Die Online-Bezahlplattform Stripe ist ab sofort auch in Deutschland, Österreich, der Schweiz sowie den Benelux-Staaten (Belgien, Niederlande und Luxemburg) verfügbar.

Stripe will Bezahlung und Datenanalyse verknüpfen

„Wir wollen ein Anbieter für alle möglichen Belange eines Online-Geschäfts sein“, betonte Mitgründer John Collison zum offiziellen Start am Donnerstag. Zusätzlich zur Zahlungsabwicklung bietet Stripe zum Beispiel eine Plattform zur Datenanalyse an, die den Unternehmen unter anderem anzeigt, über welche Zahlungswege das Geld kommt oder welche Rechnungen noch offen sind. In der Zukunft könnte Stripe auf dieser Basis auch konkrete Empfehlungen für die Firmen abgeben.

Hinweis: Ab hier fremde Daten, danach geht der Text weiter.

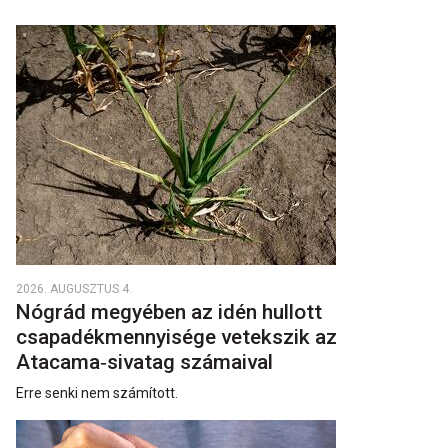
2026. AUGUSZTUS 4.
Nógrád megyében az idén hullott
csapadékmennyisége vetekszik az
Atacama‑sivatag számaival
Erre senki nem számított.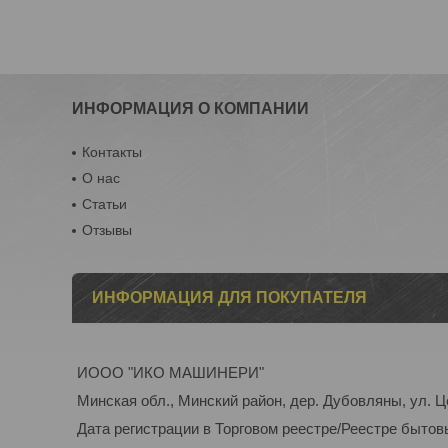
ИНФОРМАЦИЯ О КОМПАНИИ
Контакты
О нас
Статьи
Отзывы
ИНФОРМАЦИЯ ДЛЯ ПОКУПАТЕЛЯ
ИООО "ИКО МАШИНЕРИ"
Минская обл., Минский район, дер. Дубовляны, ул. Ц
Дата регистрации в Торговом реестре/Реестре бытов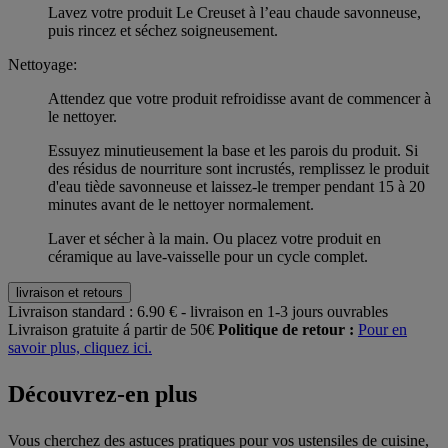
Lavez votre produit Le Creuset à l’eau chaude savonneuse,
puis rincez et séchez soigneusement.
Nettoyage:
Attendez que votre produit refroidisse avant de commencer à
le nettoyer.
Essuyez minutieusement la base et les parois du produit. Si
des résidus de nourriture sont incrustés, remplissez le produit
d'eau tiède savonneuse et laissez-le tremper pendant 15 à 20
minutes avant de le nettoyer normalement.
Laver et sécher à la main. Ou placez votre produit en
céramique au lave-vaisselle pour un cycle complet.
livraison et retours
Livraison standard :
6.90 € - livraison en 1-3 jours ouvrables
Livraison gratuite á partir de 50€
Politique de retour :
Pour en
savoir plus, cliquez ici.
Découvrez-en plus
Vous cherchez des astuces pratiques pour vos ustensiles de cuisine,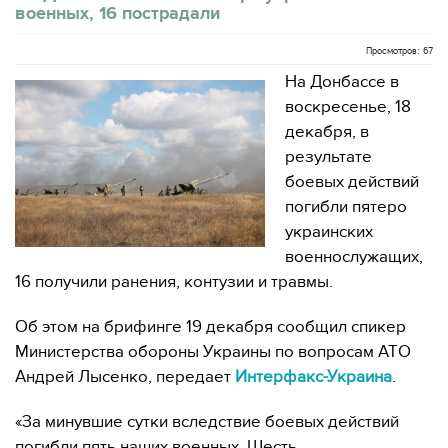
военных, 16 пострадали
Просмотров: 67
На Донбассе в
воскресенье, 18
декабря, в
результате
боевых действий
погибли пятеро
украинских
военнослужащих,
16 получили ранения, контузии и травмы.
Об этом на брифинге 19 декабря сообщил спикер
Министерства обороны Украины по вопросам АТО
Андрей Лысенко, передает
Интерфакс-Украина
.
«За минувшие сутки вследствие боевых действий
погибли пять наших военных. Шесть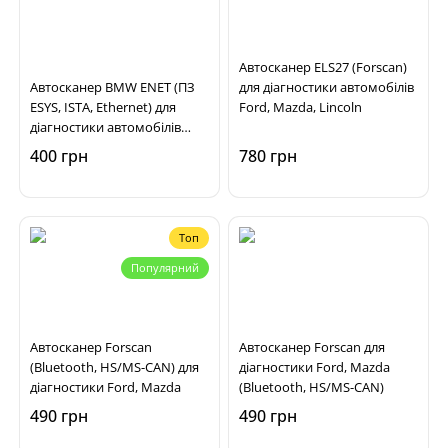
Автосканер ELS27 (Forscan)
Автосканер BMW ENET (ПЗ
для діагностики автомобілів
ESYS, ISTA, Ethernet) для
Ford, Mazda, Lincoln
діагностики автомобілів
BMW F, G, I серій
400 грн
780 грн
Топ
Популярний
Автосканер Forscan
Автосканер Forscan для
(Bluetooth, HS/MS-CAN) для
діагностики Ford, Mazda
діагностики Ford, Mazda
(Bluetooth, HS/MS-CAN)
490 грн
490 грн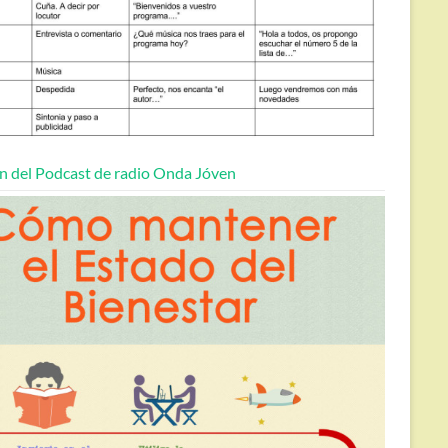
n del Podcast de radio Onda Jóven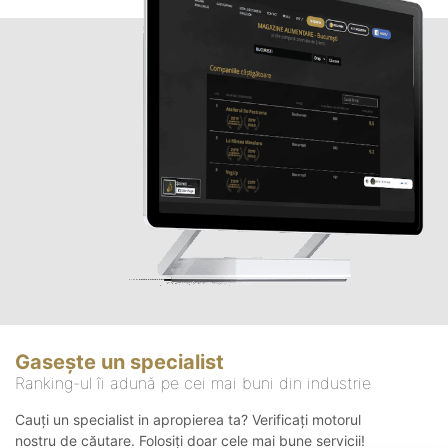
Gasește un specialist
Ranking-ul îi adună pe cei mai buni din industrie
Cauți un specialist in apropierea ta? Verificați motorul
nostru de căutare. Folosiți doar cele mai bune servicii!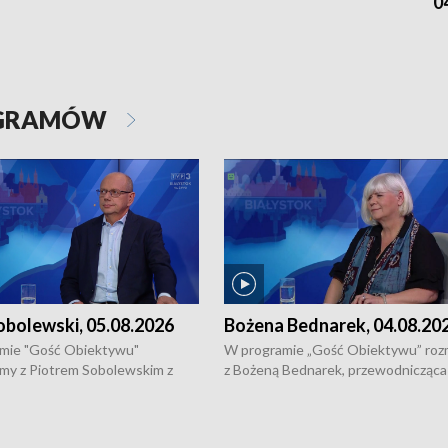
0
OGRAMÓW
obolewski, 05.08.2026
Bożena Bednarek, 04.08.20
mie "Gość Obiektywu"
W programie „Gość Obiektywu” ro
my z Piotrem Sobolewskim z
z Bożeną Bednarek, przewodnicząca
twa Amickus o możliwościach
Białostockiej Rady Seniorów, o walc
osób dotkniętych przemocą i
samotnością, pomysłach na to jak
u Ośrodka Pomocy Osobom
wyciągać osoby starsze z domów i j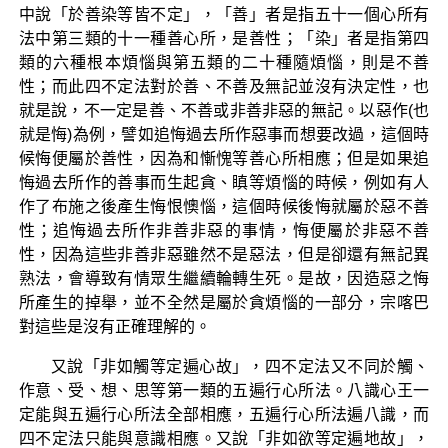
中說「於善染等皆不定」，「善」者是指五十一個心所有
法中第三類的十一種善心所，是善性；「染」者是指第四
類的六種根本煩惱與第五類的二十種隨煩惱，則是不善
性；而此四不定法對於善、不善及無記並沒有決定性，也
就是說，不一定是善、不善或非善非惡的無記。以惡作(也
就是悔)為例，譬如追悔過去所作惡事而想要改過，這個時
候悔便屬於善性，因為和慚愧等善心所相應；但是如果追
悔過去所作的善事而生起貪、瞋等煩惱的時候，例如有人
作了布施之後產生悔恨懊惱，這個時候後悔就屬於惡不善
性；追悔過去所作非善非惡的事情，悔便屬於非惡不善
性，因為這些非善非惡雖然不是惡法，但是卻還有無記異
熟法，會導致有情眾生繼續輪轉生死。是故，因造惡之悔
所產生的掉舉，並不全然是屬於貪煩惱的一部分，宗喀巴
對這些是沒有正確理解的。
又說「非如觸等定遍心故」，四不定法又不同於觸、
作意、受、想、思等第一類的五遍行心所法。八識心王一
定能與五遍行心所法全部相應，五遍行心所法遍八識，而
四不定法只能與意識相應。又說「非如欲等定遍地故」，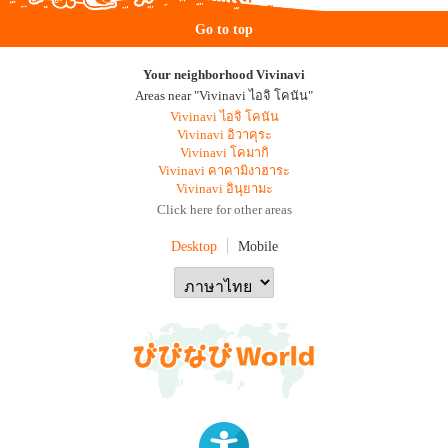
Go to top
Your neighborhood Vivinavi
Areas near "Vivinavi ไอจิ โคนัน"
Vivinavi ไอจิ โคนัน
Vivinavi อิวาคุระ
Vivinavi โคมากิ
Vivinavi คาคามิงาฮาระ
Vivinavi อินุยามะ
Click here for other areas
Desktop
Mobile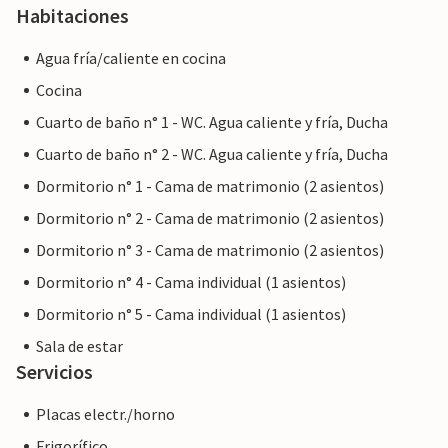
Habitaciones
proporcionaremos el mismo nivel de servicio al cliente y su
estancia no será diferente a reservar alojamiento con un
Agua fría/caliente en cocina
propietario profesional.
Cocina
Cuarto de baño n° 1 - WC. Agua caliente y fría, Ducha
Cuarto de baño n° 2 - WC. Agua caliente y fría, Ducha
Dormitorio n° 1 - Cama de matrimonio (2 asientos)
Dormitorio n° 2 - Cama de matrimonio (2 asientos)
Dormitorio n° 3 - Cama de matrimonio (2 asientos)
Dormitorio n° 4 - Cama individual (1 asientos)
Dormitorio n° 5 - Cama individual (1 asientos)
Sala de estar
Servicios
Placas electr./horno
Frigorífico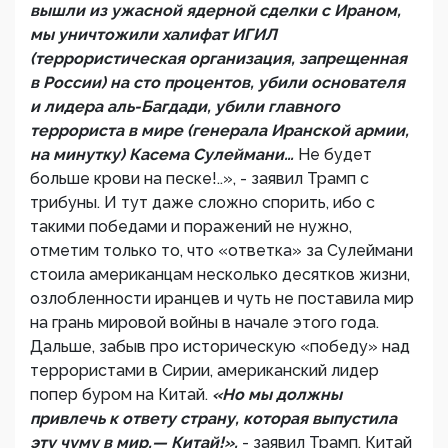
вышли из ужасной ядерной сделки с Ираном,
мы уничтожили халифат ИГИЛ
(террористическая организация, запрещенная
в России) на сто процентов, убили основателя
и лидера аль-Багдади, убили главного
террориста в мире (генерала Иранской армии,
на минутку) Касема Сулеймани…
Не будет
больше крови на песке!..», - заявил Трамп с
трибуны. И тут даже сложно спорить, ибо с
такими победами и поражений не нужно,
отметим только то, что «ответка» за Сулеймани
стоила американцам несколько десятков жизни,
озлобленности иранцев и чуть не поставила мир
на грань мировой войны в начале этого года.
Дальше, забыв про историческую «победу» над
террористами в Сирии, американский лидер
попер буром на Китай.
«Но мы должны
привлечь к ответу страну, которая выпустила
эту чуму в мир,— Китай!»,
- заявил Трамп. Китай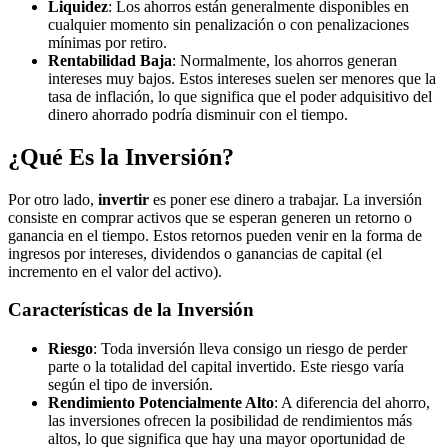
Liquidez
: Los ahorros están generalmente disponibles en
cualquier momento sin penalización o con penalizaciones
mínimas por retiro.
Rentabilidad Baja
: Normalmente, los ahorros generan
intereses muy bajos. Estos intereses suelen ser menores que la
tasa de inflación, lo que significa que el poder adquisitivo del
dinero ahorrado podría disminuir con el tiempo.
¿Qué Es la Inversión?
Por otro lado,
invertir
es poner ese dinero a trabajar. La inversión
consiste en comprar activos que se esperan generen un retorno o
ganancia en el tiempo. Estos retornos pueden venir en la forma de
ingresos por intereses, dividendos o ganancias de capital (el
incremento en el valor del activo).
Características de la Inversión
Riesgo
: Toda inversión lleva consigo un riesgo de perder
parte o la totalidad del capital invertido. Este riesgo varía
según el tipo de inversión.
Rendimiento Potencialmente Alto
: A diferencia del ahorro,
las inversiones ofrecen la posibilidad de rendimientos más
altos, lo que significa que hay una mayor oportunidad de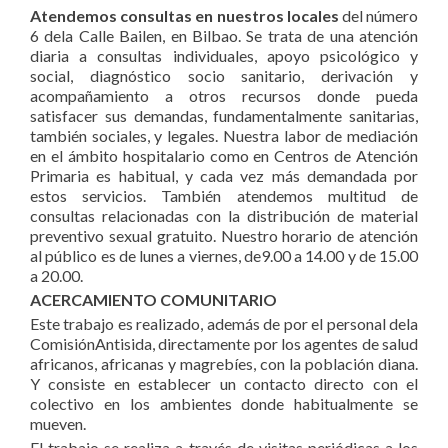
Atendemos consultas en nuestros locales
del número
6 dela Calle Bailen, en Bilbao. Se trata de una atención
diaria a consultas individuales, apoyo psicológico y
social, diagnóstico socio sanitario, derivación y
acompañamiento a otros recursos donde pueda
satisfacer sus demandas, fundamentalmente sanitarias,
también sociales, y legales. Nuestra labor de mediación
en el ámbito hospitalario como en Centros de Atención
Primaria es habitual, y cada vez más demandada por
estos servicios. También atendemos multitud de
consultas relacionadas con la distribución de material
preventivo sexual gratuito. Nuestro horario de atención
al público es de lunes a viernes, de9.00 a 14.00 y de 15.00
a 20.00.
ACERCAMIENTO COMUNITARIO
Este trabajo es realizado, además de por el personal dela
ComisiónAntisida, directamente por los agentes de salud
africanos, africanas y magrebíes, con la población diana.
Y consiste en establecer un contacto directo con el
colectivo en los ambientes donde habitualmente se
mueven.
El trabajo se realiza a través de visitas periódicas a los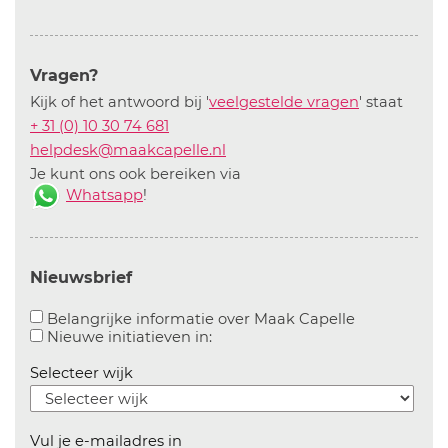
Vragen?
Kijk of het antwoord bij '
veelgestelde vragen
' staat
+ 31 (0) 10 30 74 681
helpdesk@maakcapelle.nl
Je kunt ons ook bereiken via
Whatsapp
!
Nieuwsbrief
Aanvinken o
Belangrijke informatie over Maak Capelle
Aanvinken om informatie over n
Nieuwe initiatieven in:
Selecteer wijk
Vul je e-mailadres in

Anpassung an Zahlgewohnheiten der hiesigen Kundschaft

In Europa bietet Stripe gemäß den Gewohnheiten der hiesigen Verbraucher als Bezahlmethoden nicht nur Kreditkarten, sondern unter anderem auch SEPA Direct, Giropay oder Sofortüberweisung an. Zu den Pilotkunden gehören der Web-Dienstleister Jimdo, der Putzhilfe-Vermittler Book A Tiger und Daimlers Plattform Croove zur Vermietung privater Autos.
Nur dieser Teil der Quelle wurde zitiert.